# [DIRECTIONS]
Extract every entry word for word.

# [INPUT RECORDS]
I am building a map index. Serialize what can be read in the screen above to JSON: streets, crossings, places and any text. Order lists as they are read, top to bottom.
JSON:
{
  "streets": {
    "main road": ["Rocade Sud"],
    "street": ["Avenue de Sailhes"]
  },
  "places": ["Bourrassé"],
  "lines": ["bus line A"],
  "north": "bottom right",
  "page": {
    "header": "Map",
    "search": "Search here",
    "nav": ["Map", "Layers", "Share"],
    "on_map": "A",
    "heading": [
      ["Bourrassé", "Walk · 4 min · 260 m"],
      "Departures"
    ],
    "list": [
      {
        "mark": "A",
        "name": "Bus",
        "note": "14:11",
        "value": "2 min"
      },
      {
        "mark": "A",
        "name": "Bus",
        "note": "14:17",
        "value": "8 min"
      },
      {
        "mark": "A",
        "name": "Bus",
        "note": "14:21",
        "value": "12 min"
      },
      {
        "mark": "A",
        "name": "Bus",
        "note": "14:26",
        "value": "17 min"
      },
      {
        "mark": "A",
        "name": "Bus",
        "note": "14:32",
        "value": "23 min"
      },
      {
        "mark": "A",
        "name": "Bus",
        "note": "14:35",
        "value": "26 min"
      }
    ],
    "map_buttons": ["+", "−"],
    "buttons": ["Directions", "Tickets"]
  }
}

# [WRITTEN SOLUTION]
I am building a map index. Serialize what can be read in the screen above to JSON: streets, crossings, places and any text. Order lists as they are read, top to bottom.
JSON:
{
  "streets": {
    "main road": ["Rocade Sud"],
    "street": ["Avenue de Sailhes"]
  },
  "places": ["Bourrassé"],
  "lines": ["bus line A"],
  "north": "bottom right",
  "page": {
    "header": "Map",
    "search": "Search here",
    "nav": ["Map", "Layers", "Share"],
    "on_map": "A",
    "heading": [
      ["Bourrassé", "Walk · 4 min · 260 m"],
      "Departures"
    ],
    "list": [
      {
        "mark": "A",
        "name": "Bus",
        "note": "14:11",
        "value": "2 min"
      },
      {
        "mark": "A",
        "name": "Bus",
        "note": "14:17",
        "value": "8 min"
      },
      {
        "mark": "A",
        "name": "Bus",
        "note": "14:21",
        "value": "12 min"
      },
      {
        "mark": "A",
        "name": "Bus",
        "note": "14:26",
        "value": "17 min"
      },
      {
        "mark": "A",
        "name": "Bus",
        "note": "14:32",
        "value": "23 min"
      },
      {
        "mark": "A",
        "name": "Bus",
        "note": "14:35",
        "value": "26 min"
      }
    ],
    "map_buttons": ["+", "−"],
    "buttons": ["Directions", "Tickets"]
  }
}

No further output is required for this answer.